## Records to process
>>>

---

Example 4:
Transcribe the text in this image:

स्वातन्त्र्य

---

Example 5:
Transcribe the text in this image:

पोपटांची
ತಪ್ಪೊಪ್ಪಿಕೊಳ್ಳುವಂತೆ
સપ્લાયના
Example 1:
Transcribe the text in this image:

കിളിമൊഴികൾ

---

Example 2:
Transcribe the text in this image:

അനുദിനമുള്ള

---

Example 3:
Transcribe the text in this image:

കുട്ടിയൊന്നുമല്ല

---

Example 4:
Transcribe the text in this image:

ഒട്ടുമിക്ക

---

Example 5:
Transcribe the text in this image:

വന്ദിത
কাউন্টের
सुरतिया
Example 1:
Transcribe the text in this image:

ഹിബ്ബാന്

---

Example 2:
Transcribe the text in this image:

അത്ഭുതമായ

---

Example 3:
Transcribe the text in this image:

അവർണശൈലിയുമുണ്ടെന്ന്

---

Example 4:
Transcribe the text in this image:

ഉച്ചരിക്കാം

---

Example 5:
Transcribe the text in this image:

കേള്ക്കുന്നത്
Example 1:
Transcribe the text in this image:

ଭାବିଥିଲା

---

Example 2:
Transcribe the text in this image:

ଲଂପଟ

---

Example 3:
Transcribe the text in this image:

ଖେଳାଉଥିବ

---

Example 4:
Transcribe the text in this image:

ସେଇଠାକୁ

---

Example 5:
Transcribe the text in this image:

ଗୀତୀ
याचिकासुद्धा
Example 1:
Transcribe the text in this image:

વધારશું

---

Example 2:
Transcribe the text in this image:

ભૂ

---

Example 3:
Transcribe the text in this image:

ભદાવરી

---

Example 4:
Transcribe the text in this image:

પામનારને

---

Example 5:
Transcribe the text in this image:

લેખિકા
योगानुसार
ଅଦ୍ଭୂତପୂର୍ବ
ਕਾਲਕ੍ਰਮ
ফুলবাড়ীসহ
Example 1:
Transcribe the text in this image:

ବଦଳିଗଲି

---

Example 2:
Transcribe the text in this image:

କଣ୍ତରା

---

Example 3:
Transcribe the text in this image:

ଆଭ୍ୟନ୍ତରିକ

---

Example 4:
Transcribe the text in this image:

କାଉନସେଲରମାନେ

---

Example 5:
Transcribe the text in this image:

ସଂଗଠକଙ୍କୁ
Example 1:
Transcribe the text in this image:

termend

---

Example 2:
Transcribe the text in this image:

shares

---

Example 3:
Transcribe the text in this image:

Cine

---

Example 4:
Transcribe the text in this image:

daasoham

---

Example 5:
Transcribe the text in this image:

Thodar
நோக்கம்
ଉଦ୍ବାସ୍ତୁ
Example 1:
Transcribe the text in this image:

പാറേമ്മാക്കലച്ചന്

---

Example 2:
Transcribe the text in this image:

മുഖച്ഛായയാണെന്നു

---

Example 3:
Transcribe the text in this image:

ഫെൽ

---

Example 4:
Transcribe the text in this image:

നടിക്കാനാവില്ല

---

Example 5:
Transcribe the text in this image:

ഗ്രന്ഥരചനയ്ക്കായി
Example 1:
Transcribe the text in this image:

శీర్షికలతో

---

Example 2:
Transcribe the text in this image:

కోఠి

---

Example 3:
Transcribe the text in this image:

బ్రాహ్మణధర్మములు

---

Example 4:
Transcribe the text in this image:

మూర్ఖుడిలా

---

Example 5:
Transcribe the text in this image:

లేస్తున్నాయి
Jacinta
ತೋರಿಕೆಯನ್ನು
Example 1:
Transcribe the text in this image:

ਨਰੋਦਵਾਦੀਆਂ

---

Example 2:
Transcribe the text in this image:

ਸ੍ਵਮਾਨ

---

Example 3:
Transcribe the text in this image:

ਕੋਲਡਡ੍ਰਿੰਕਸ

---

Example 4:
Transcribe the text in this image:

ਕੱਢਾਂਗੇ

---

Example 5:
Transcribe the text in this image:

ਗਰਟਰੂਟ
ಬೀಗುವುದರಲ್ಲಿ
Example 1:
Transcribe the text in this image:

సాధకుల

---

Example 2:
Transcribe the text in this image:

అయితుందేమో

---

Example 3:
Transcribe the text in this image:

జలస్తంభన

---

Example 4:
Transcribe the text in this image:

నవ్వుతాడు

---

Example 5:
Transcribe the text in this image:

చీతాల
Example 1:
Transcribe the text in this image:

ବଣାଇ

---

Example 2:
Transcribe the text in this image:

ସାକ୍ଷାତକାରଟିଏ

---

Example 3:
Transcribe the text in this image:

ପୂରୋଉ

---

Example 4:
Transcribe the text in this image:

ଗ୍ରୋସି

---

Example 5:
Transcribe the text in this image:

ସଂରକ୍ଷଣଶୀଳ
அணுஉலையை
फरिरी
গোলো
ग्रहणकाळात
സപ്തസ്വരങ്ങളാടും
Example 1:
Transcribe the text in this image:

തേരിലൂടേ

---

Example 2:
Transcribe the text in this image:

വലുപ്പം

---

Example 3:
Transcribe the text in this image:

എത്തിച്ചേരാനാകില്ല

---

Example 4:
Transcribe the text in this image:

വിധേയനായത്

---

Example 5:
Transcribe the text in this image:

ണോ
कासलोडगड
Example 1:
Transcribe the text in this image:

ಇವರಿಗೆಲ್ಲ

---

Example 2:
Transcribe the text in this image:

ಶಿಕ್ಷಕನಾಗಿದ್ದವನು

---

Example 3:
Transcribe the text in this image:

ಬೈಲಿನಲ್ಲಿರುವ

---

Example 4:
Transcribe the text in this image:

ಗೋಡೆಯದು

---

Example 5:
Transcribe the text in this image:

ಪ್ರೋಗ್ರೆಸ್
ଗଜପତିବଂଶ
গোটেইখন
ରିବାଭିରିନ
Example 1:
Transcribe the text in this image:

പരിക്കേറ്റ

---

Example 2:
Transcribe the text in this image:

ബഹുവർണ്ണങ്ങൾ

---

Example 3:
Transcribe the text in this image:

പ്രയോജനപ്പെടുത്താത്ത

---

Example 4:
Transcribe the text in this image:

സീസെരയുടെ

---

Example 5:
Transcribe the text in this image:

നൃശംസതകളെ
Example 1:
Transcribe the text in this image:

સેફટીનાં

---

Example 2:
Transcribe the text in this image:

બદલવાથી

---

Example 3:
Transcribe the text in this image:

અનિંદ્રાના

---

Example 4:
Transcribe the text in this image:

<<<

## Your assignment
Each line of the data is to be transcribed exactly.

## Written answer
---

Example 4:
Transcribe the text in this image:

स्वातन्त्र्य

---

Example 5:
Transcribe the text in this image:

पोपटांची
ತಪ್ಪೊಪ್ಪಿಕೊಳ್ಳುವಂತೆ
સપ્લાયના
Example 1:
Transcribe the text in this image:

കിളിമൊഴികൾ

---

Example 2:
Transcribe the text in this image:

അനുദിനമുള്ള

---

Example 3:
Transcribe the text in this image:

കുട്ടിയൊന്നുമല്ല

---

Example 4:
Transcribe the text in this image:

ഒട്ടുമിക്ക

---

Example 5:
Transcribe the text in this image:

വന്ദിത
কাউন্টের
सुरतिया
Example 1:
Transcribe the text in this image:

ഹിബ്ബാന്

---

Example 2:
Transcribe the text in this image:

അത്ഭുതമായ

---

Example 3:
Transcribe the text in this image:

അവർണശൈലിയുമുണ്ടെന്ന്

---

Example 4:
Transcribe the text in this image:

ഉച്ചരിക്കാം

---

Example 5:
Transcribe the text in this image:

കേള്ക്കുന്നത്
Example 1:
Transcribe the text in this image:

ଭାବିଥିଲା

---

Example 2:
Transcribe the text in this image:

ଲଂପଟ

---

Example 3:
Transcribe the text in this image:

ଖେଳାଉଥିବ

---

Example 4:
Transcribe the text in this image:

ସେଇଠାକୁ

---

Example 5:
Transcribe the text in this image:

ଗୀତୀ
याचिकासुद्धा
Example 1:
Transcribe the text in this image:

વધારશું

---

Example 2:
Transcribe the text in this image:

ભૂ

---

Example 3:
Transcribe the text in this image:

ભદાવરી

---

Example 4:
Transcribe the text in this image:

પામનારને

---

Example 5:
Transcribe the text in this image:

લેખિકા
योगानुसार
ଅଦ୍ଭୂତପୂର୍ବ
ਕਾਲਕ੍ਰਮ
ফুলবাড়ীসহ
Example 1:
Transcribe the text in this image:

ବଦଳିଗଲି

---

Example 2:
Transcribe the text in this image:

କଣ୍ତରା

---

Example 3:
Transcribe the text in this image:

ଆଭ୍ୟନ୍ତରିକ

---

Example 4:
Transcribe the text in this image:

କାଉନସେଲରମାନେ

---

Example 5:
Transcribe the text in this image:

ସଂଗଠକଙ୍କୁ
Example 1:
Transcribe the text in this image:

termend

---

Example 2:
Transcribe the text in this image:

shares

---

Example 3:
Transcribe the text in this image:

Cine

---

Example 4:
Transcribe the text in this image:

daasoham

---

Example 5:
Transcribe the text in this image:

Thodar
நோக்கம்
ଉଦ୍ବାସ୍ତୁ
Example 1:
Transcribe the text in this image:

പാറേമ്മാക്കലച്ചന്

---

Example 2:
Transcribe the text in this image:

മുഖച്ഛായയാണെന്നു

---

Example 3:
Transcribe the text in this image:

ഫെൽ

---

Example 4:
Transcribe the text in this image:

നടിക്കാനാവില്ല

---

Example 5:
Transcribe the text in this image:

ഗ്രന്ഥരചനയ്ക്കായി
Example 1:
Transcribe the text in this image:

శీర్షికలతో

---

Example 2:
Transcribe the text in this image:

కోఠి

---

Example 3:
Transcribe the text in this image:

బ్రాహ్మణధర్మములు

---

Example 4:
Transcribe the text in this image:

మూర్ఖుడిలా

---

Example 5:
Transcribe the text in this image:

లేస్తున్నాయి
Jacinta
ತೋರಿಕೆಯನ್ನು
Example 1:
Transcribe the text in this image:

ਨਰੋਦਵਾਦੀਆਂ

---

Example 2:
Transcribe the text in this image:

ਸ੍ਵਮਾਨ

---

Example 3:
Transcribe the text in this image:

ਕੋਲਡਡ੍ਰਿੰਕਸ

---

Example 4:
Transcribe the text in this image:

ਕੱਢਾਂਗੇ

---

Example 5:
Transcribe the text in this image:

ਗਰਟਰੂਟ
ಬೀಗುವುದರಲ್ಲಿ
Example 1:
Transcribe the text in this image:

సాధకుల

---

Example 2:
Transcribe the text in this image:

అయితుందేమో

---

Example 3:
Transcribe the text in this image:

జలస్తంభన

---

Example 4:
Transcribe the text in this image:

నవ్వుతాడు

---

Example 5:
Transcribe the text in this image:

చీతాల
Example 1:
Transcribe the text in this image:

ବଣାଇ

---

Example 2:
Transcribe the text in this image:

ସାକ୍ଷାତକାରଟିଏ

---

Example 3:
Transcribe the text in this image:

ପୂରୋଉ

---

Example 4:
Transcribe the text in this image:

ଗ୍ରୋସି

---

Example 5:
Transcribe the text in this image:

ସଂରକ୍ଷଣଶୀଳ
அணுஉலையை
फरिरी
গোলো
ग्रहणकाळात
സപ്തസ്വരങ്ങളാടും
Example 1:
Transcribe the text in this image:

തേരിലൂടേ

---

Example 2:
Transcribe the text in this image:

വലുപ്പം

---

Example 3:
Transcribe the text in this image:

എത്തിച്ചേരാനാകില്ല

---

Example 4:
Transcribe the text in this image:

വിധേയനായത്

---

Example 5:
Transcribe the text in this image:

ണോ
कासलोडगड
Example 1:
Transcribe the text in this image:

ಇವರಿಗೆಲ್ಲ

---

Example 2:
Transcribe the text in this image:

ಶಿಕ್ಷಕನಾಗಿದ್ದವನು

---

Example 3:
Transcribe the text in this image:

ಬೈಲಿನಲ್ಲಿರುವ

---

Example 4:
Transcribe the text in this image:

ಗೋಡೆಯದು

---

Example 5:
Transcribe the text in this image:

ಪ್ರೋಗ್ರೆಸ್
ଗଜପତିବଂଶ
গোটেইখন
ରିବାଭିରିନ
Example 1:
Transcribe the text in this image:

പരിക്കേറ്റ

---

Example 2:
Transcribe the text in this image:

ബഹുവർണ്ണങ്ങൾ

---

Example 3:
Transcribe the text in this image:

പ്രയോജനപ്പെടുത്താത്ത

---

Example 4:
Transcribe the text in this image:

സീസെരയുടെ

---

Example 5:
Transcribe the text in this image:

നൃശംസതകളെ
Example 1:
Transcribe the text in this image:

સેફટીનાં

---

Example 2:
Transcribe the text in this image:

બદલવાથી

---

Example 3:
Transcribe the text in this image:

અનિંદ્રાના

---

Example 4:
Transcribe the text in this image:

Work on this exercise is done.